MP quer estender auxílio para filho de preso a todo País

O Ministério Público Federal (MPF) em Campinas (a 95 quilômetros de São Paulo) recorreu ao Tribunal Regional Federal da 3ª Região, em São Paulo, para estender a todo o País os efeitos de uma liminar concedida pela Justiça Federal no município que prevê o pagamento do auxílio-reclusão aos filhos de presos em regime fechado, segurados do Instituto Nacional de Seguro Social (INSS), nascidos após 300 dias da data da prisão do pai.

TATIANA FAVARO, Agencia Estado

25 de março de 2009 | 20h40

Uma instrução normativa de 4 de junho de 2008 resguarda o direito apenas aos filhos nascidos até 300 dias após a data da prisão do pai. "Os presídios permitem os encontros íntimos e muitas mulheres geram esses filhos com os pais na cadeia. Nesses casos, o filho nascia depois de 300 dias da prisão e o auxílio era negado", explicou o procurador Paulo Gomes. Segundo ele, três casos como o que ele descreve foram identificados em Campinas em 2008. "Entendemos que limitar esse benefício é ilegal", afirmou.

O auxílio-reclusão é um benefício garantido ao segurado que for preso por qualquer motivo, durante todo o período da reclusão, desde que o detento não receba salário da empresa, auxílio-doença, aposentadoria ou abono de permanência em serviço. Não há tempo mínimo de contribuição para que a família do segurado tenha direito ao benefício. O valor varia conforme a contribuição.

A Justiça Federal em Campinas acompanhou o pedido da Procuradoria e, em 17 de fevereiro, concedeu liminar para o pagamento do auxílio-reclusão também para as crianças nascidas após os 300 dias de reclusão do pai. A decisão vale para 35 municípios da região de Campinas. "Como sabemos que isso ocorre em todo o país em ações individuais, e que muitas vezes as pessoas não podem contratar um advogado e simplesmente desistem desse direito, recorremos ao TRF. Uma ação civil pública com efeitos nacionais visa evitar a proliferação desses processos individuais", afirmou Gomes.

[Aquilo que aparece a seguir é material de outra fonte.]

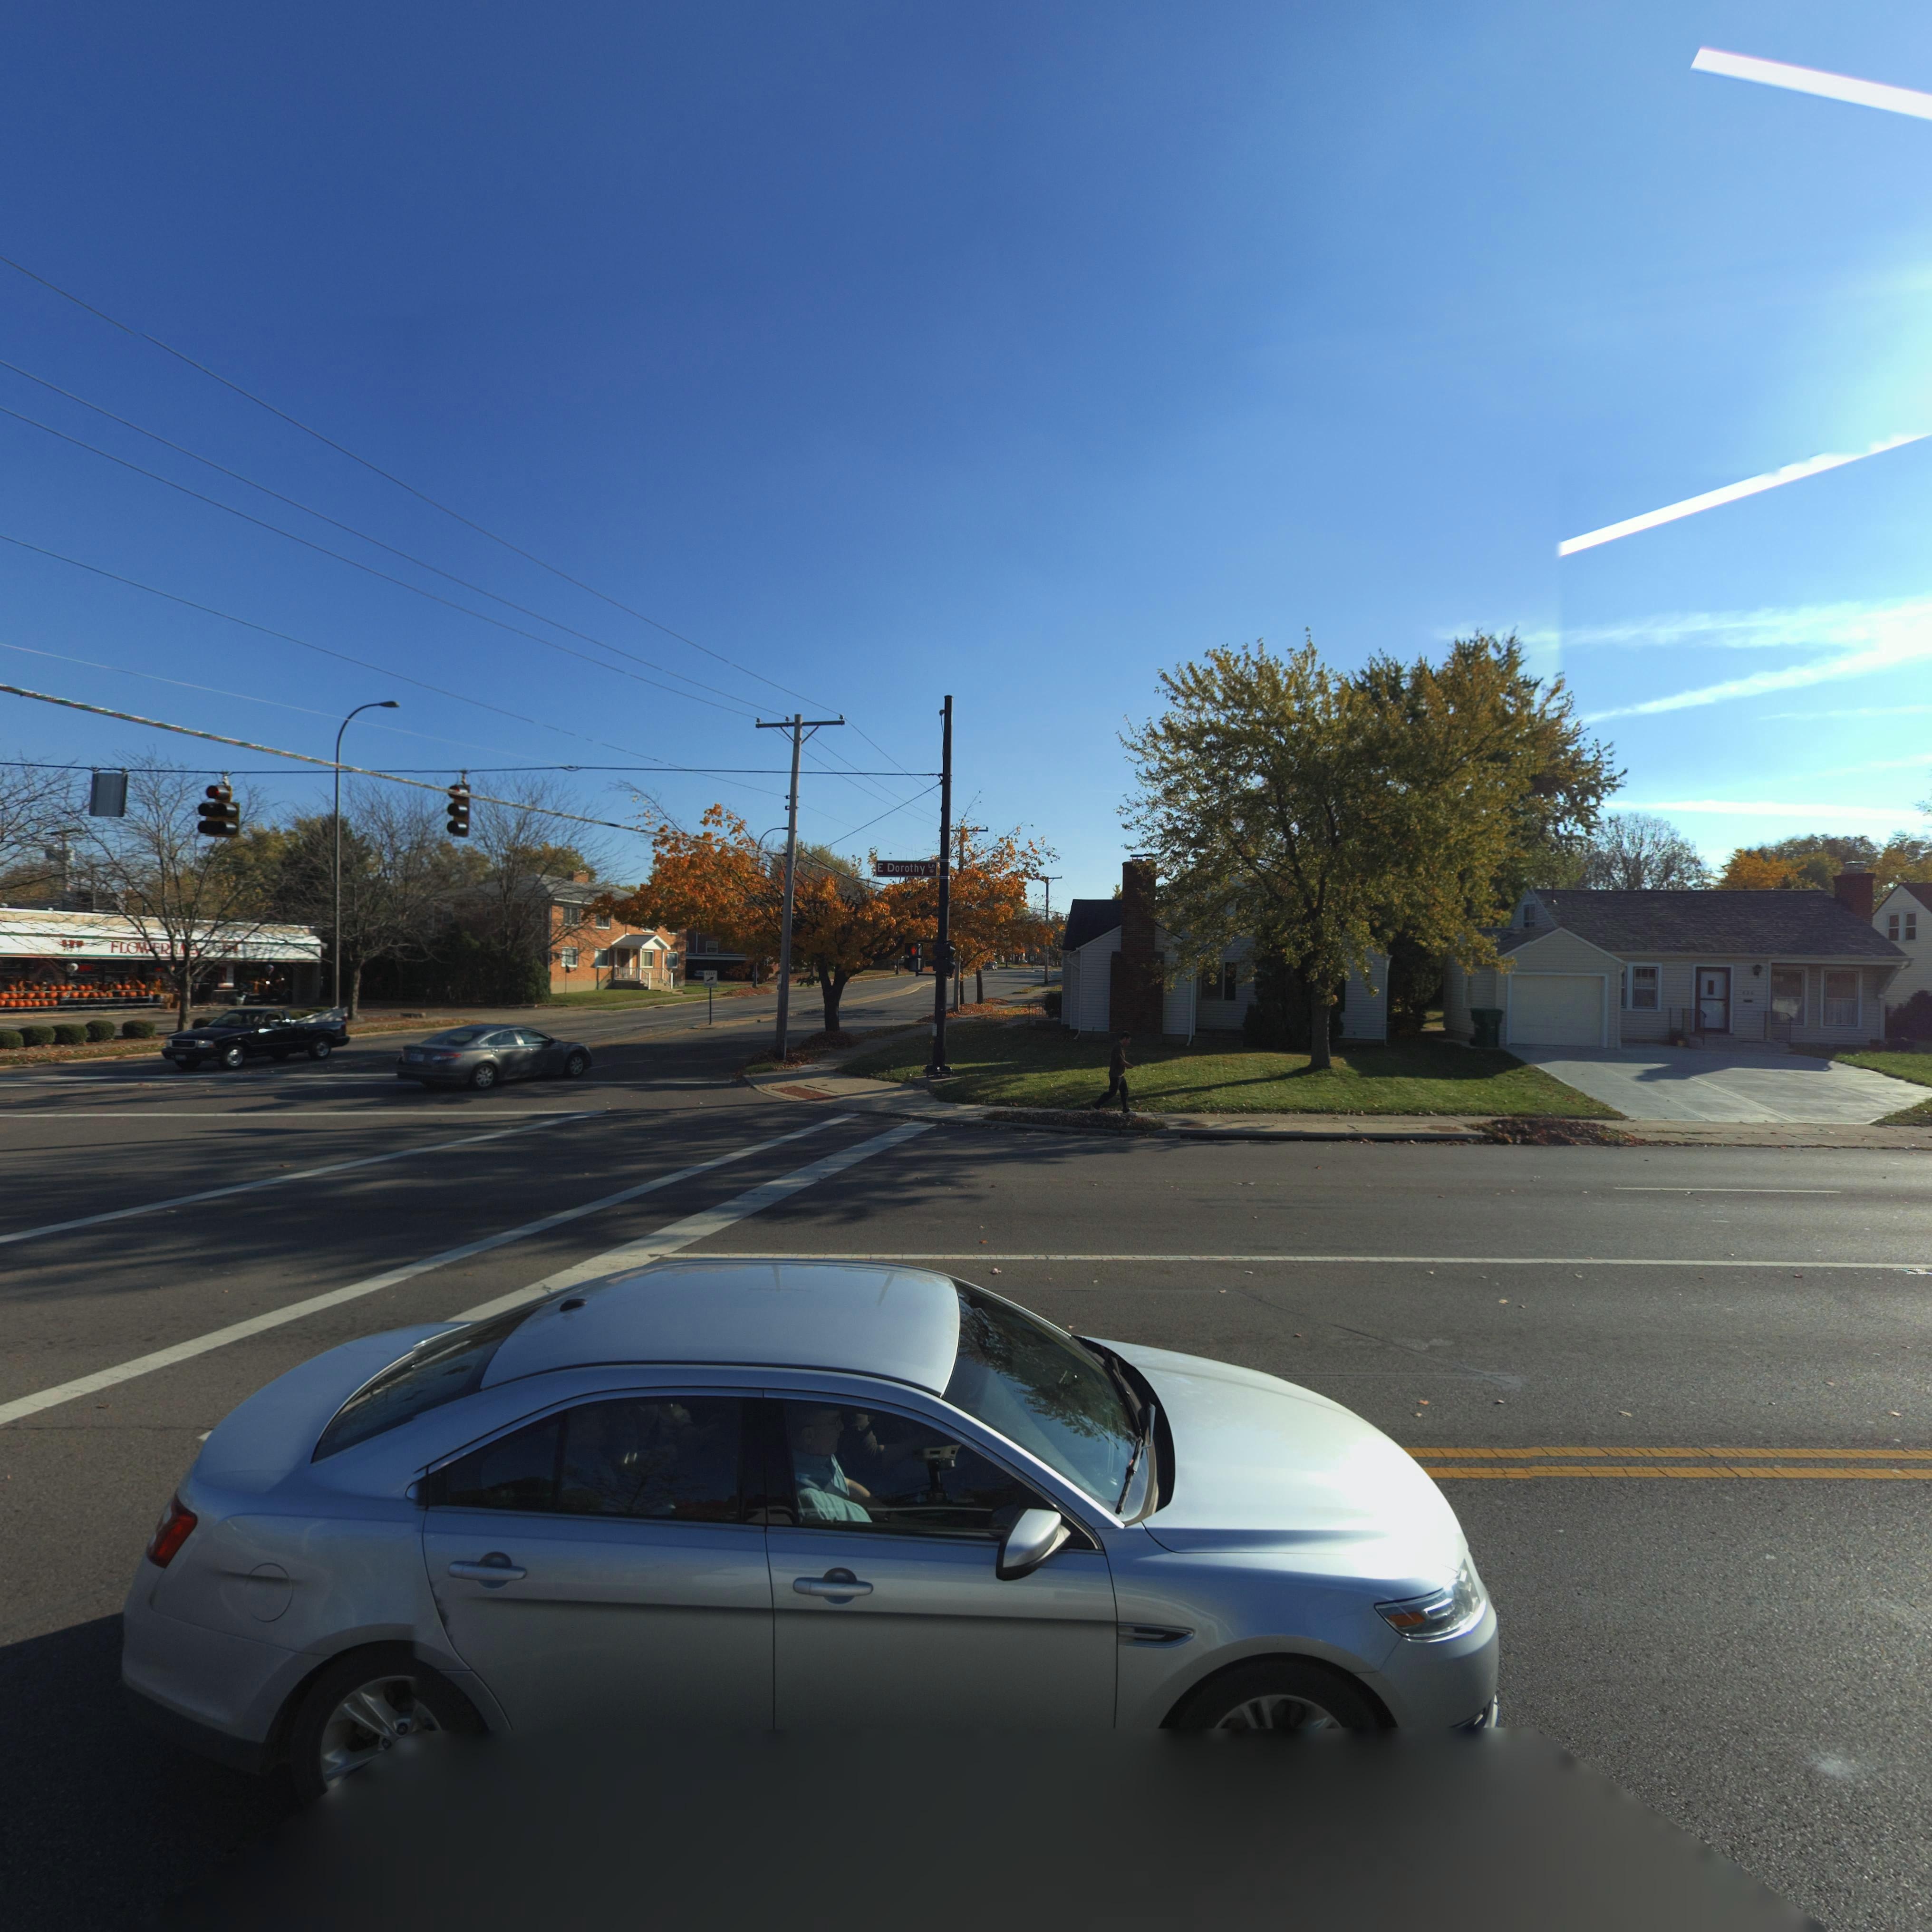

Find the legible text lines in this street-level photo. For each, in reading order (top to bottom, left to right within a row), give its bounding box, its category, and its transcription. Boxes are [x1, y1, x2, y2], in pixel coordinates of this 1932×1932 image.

[877, 862, 935, 876] StreetName: E Dorothy Ln
[109, 940, 171, 956] BusinessName: FLO**R
[1741, 990, 1754, 995] StreetNumber: 636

O Ministério da Previdência informou, por meio de assessoria, que entrou com embargo de declaração na Justiça para pedir esclarecimentos sobre o teor da decisão. O órgão informou que a liminar é local e está em vigor na região. Quanto a estender os efeitos para todo o País, há possibilidade de recurso, que está sendo avaliada.